* What the exercise asks:
Only lines that contain the word "following" belong in the answer; copy them from the records below.

(Excerpts from a dataset)
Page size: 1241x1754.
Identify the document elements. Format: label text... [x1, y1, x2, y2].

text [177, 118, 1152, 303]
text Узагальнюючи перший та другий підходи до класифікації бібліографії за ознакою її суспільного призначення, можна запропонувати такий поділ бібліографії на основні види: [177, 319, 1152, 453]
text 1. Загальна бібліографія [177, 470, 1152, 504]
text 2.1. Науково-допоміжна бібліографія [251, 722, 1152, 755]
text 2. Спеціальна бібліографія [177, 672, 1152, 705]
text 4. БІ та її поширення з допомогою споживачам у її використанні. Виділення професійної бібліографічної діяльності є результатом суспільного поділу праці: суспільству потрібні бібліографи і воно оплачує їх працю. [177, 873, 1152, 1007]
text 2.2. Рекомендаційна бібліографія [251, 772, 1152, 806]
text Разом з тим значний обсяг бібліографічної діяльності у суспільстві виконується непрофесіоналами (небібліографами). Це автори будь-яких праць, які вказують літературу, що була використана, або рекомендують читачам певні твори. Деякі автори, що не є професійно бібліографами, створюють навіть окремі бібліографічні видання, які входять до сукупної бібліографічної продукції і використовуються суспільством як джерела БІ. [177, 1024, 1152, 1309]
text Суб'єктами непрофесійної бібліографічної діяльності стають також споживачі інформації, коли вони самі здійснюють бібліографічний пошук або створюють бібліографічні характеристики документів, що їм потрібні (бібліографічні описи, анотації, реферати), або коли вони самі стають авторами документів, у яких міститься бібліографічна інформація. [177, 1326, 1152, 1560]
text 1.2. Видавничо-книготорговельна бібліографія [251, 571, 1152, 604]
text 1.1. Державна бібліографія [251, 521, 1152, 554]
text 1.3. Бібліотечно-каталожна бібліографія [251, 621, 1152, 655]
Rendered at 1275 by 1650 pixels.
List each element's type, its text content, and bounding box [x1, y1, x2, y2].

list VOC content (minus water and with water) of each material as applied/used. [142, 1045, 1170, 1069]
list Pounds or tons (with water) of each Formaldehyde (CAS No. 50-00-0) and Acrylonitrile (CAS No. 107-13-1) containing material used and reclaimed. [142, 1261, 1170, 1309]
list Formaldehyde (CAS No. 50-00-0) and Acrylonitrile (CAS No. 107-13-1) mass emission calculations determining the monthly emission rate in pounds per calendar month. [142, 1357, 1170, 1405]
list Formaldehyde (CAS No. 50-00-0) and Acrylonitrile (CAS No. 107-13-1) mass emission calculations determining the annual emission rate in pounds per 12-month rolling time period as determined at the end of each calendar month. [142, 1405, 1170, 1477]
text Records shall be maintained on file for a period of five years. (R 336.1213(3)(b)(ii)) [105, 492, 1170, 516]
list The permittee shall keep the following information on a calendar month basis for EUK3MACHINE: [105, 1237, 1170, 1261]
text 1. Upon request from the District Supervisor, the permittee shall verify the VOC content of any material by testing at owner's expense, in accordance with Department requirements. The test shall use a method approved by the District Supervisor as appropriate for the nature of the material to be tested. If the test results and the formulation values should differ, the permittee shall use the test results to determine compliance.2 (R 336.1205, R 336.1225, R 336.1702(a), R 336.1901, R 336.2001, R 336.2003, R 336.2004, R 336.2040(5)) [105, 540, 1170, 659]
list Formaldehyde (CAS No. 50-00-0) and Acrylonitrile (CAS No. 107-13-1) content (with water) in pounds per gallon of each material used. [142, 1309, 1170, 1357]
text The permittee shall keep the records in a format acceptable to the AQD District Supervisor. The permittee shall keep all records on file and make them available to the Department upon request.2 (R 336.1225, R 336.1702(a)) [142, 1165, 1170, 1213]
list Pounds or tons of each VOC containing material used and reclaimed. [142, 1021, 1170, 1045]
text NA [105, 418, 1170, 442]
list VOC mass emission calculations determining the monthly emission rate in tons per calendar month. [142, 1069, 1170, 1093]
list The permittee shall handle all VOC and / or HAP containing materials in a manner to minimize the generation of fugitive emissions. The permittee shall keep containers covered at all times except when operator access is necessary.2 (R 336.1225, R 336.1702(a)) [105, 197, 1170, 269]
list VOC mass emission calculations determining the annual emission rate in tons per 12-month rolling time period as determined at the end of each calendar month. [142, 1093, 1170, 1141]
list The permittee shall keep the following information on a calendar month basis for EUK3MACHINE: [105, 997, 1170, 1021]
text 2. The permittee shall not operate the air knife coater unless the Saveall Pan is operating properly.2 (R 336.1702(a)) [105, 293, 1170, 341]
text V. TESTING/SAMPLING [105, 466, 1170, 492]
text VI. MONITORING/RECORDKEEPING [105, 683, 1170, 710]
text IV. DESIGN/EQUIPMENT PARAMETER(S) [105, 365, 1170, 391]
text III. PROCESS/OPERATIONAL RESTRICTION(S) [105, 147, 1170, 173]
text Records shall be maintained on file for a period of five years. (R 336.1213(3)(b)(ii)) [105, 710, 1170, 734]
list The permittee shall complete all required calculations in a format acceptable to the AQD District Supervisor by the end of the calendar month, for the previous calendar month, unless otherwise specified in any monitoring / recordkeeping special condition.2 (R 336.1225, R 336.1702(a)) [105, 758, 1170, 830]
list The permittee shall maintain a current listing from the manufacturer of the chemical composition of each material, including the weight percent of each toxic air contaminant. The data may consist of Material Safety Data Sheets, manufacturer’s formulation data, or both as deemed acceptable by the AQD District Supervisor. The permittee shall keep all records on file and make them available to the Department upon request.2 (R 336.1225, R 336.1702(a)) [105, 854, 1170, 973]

* Completed task:
list The permittee shall keep the following information on a calendar month basis for EUK3MACHINE: [105, 1237, 1170, 1261]
list The permittee shall keep the following information on a calendar month basis for EUK3MACHINE: [105, 997, 1170, 1021]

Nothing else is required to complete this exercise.